Fonction et signification de la communication vocale des babouins olives

Yaëlle Bouquet, Laboratoire de cognition comparée, Institut de biologie, Université de Neuchâtel

20 mars 2019, à 20h à l’auditoire au Muséum d’histoire naturelle de Neuchâtel

Dans le passé, les scientifiques pensaient que la communication animale était rigide et le résultat de l’excitation. De récentes recherches semblent démontrer le contraire, avec des animaux capables de prendre en compte les relations d’amitié ou de dominance entre les individus, ainsi que la composition des membres de l’audience quand ils vocalisent.
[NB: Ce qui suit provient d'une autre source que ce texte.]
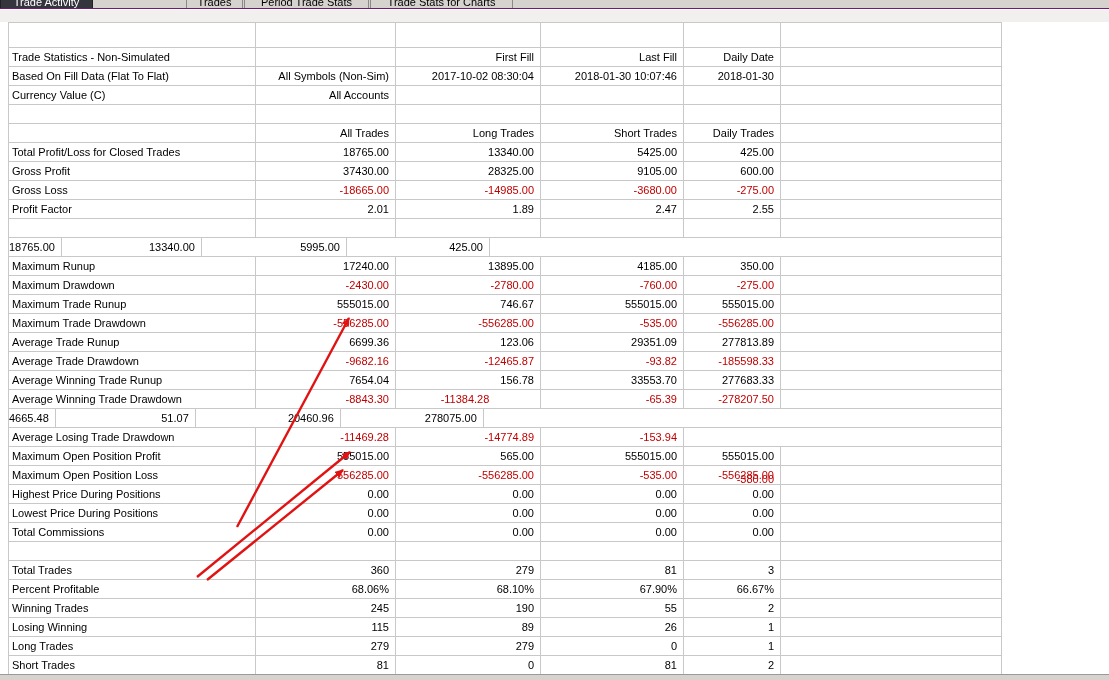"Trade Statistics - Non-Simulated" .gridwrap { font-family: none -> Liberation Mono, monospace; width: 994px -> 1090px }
Yaëlle Bouquet a observé la communication et le comportement des babouins olives pendant huit mois dans les forêts ougandaises, en mettant plus particulièrement l’accent sur les cris de copulation et les vocalisations sociales. Quel message les femelles babouins cherchent-t ‘elles à faire passer quand elles crient lors de l’accouplement? Parmi les nombreuses hypothèses avancées, quelle est la fonction de ces cris de copulation? Quand deux individus se rencontrent, comment communiquent ’ils leur envie de s’épouiller ou d’interagir avec un enfant? Quels facteurs ou combinaisons de facteurs mènent un individu à vocaliser lors de retrouvailles?